■ WHAT YOU SHOULD DO:
Reproduce the saved entries below, substituting "property" for every occurrence of "attribute" and leaving everything else unchanged.

(Saved entries)
__________
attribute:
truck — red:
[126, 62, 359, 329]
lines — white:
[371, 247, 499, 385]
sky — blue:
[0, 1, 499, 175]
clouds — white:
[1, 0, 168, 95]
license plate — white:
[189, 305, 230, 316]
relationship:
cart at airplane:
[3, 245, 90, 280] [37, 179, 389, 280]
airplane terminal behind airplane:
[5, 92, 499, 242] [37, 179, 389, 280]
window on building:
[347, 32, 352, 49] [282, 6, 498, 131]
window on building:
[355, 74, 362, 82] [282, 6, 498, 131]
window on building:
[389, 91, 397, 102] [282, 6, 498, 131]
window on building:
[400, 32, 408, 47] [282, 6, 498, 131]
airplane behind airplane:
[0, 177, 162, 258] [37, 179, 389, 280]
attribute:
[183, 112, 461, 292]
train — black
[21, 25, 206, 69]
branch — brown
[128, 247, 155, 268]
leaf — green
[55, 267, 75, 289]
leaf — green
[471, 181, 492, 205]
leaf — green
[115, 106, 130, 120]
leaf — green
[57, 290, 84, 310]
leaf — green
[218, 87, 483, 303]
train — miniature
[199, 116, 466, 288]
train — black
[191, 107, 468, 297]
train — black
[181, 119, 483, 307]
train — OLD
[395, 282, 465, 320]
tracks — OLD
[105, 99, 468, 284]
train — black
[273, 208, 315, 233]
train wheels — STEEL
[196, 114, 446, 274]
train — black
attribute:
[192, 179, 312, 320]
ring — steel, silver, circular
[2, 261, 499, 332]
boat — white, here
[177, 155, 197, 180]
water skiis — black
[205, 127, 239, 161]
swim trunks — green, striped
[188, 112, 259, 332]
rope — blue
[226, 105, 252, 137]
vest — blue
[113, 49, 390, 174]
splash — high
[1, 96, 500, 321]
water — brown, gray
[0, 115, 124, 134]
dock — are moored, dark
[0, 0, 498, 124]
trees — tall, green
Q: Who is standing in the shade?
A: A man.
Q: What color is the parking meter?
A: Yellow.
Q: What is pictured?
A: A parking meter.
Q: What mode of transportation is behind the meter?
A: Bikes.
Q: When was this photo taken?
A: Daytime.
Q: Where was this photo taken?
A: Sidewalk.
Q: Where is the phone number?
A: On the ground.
__________
■ ANSWER IN FULL:
property:
truck — red:
[126, 62, 359, 329]
lines — white:
[371, 247, 499, 385]
sky — blue:
[0, 1, 499, 175]
clouds — white:
[1, 0, 168, 95]
license plate — white:
[189, 305, 230, 316]
relationship:
cart at airplane:
[3, 245, 90, 280] [37, 179, 389, 280]
airplane terminal behind airplane:
[5, 92, 499, 242] [37, 179, 389, 280]
window on building:
[347, 32, 352, 49] [282, 6, 498, 131]
window on building:
[355, 74, 362, 82] [282, 6, 498, 131]
window on building:
[389, 91, 397, 102] [282, 6, 498, 131]
window on building:
[400, 32, 408, 47] [282, 6, 498, 131]
airplane behind airplane:
[0, 177, 162, 258] [37, 179, 389, 280]
property:
[183, 112, 461, 292]
train — black
[21, 25, 206, 69]
branch — brown
[128, 247, 155, 268]
leaf — green
[55, 267, 75, 289]
leaf — green
[471, 181, 492, 205]
leaf — green
[115, 106, 130, 120]
leaf — green
[57, 290, 84, 310]
leaf — green
[218, 87, 483, 303]
train — miniature
[199, 116, 466, 288]
train — black
[191, 107, 468, 297]
train — black
[181, 119, 483, 307]
train — OLD
[395, 282, 465, 320]
tracks — OLD
[105, 99, 468, 284]
train — black
[273, 208, 315, 233]
train wheels — STEEL
[196, 114, 446, 274]
train — black
property:
[192, 179, 312, 320]
ring — steel, silver, circular
[2, 261, 499, 332]
boat — white, here
[177, 155, 197, 180]
water skiis — black
[205, 127, 239, 161]
swim trunks — green, striped
[188, 112, 259, 332]
rope — blue
[226, 105, 252, 137]
vest — blue
[113, 49, 390, 174]
splash — high
[1, 96, 500, 321]
water — brown, gray
[0, 115, 124, 134]
dock — are moored, dark
[0, 0, 498, 124]
trees — tall, green
Q: Who is standing in the shade?
A: A man.
Q: What color is the parking meter?
A: Yellow.
Q: What is pictured?
A: A parking meter.
Q: What mode of transportation is behind the meter?
A: Bikes.
Q: When was this photo taken?
A: Daytime.
Q: Where was this photo taken?
A: Sidewalk.
Q: Where is the phone number?
A: On the ground.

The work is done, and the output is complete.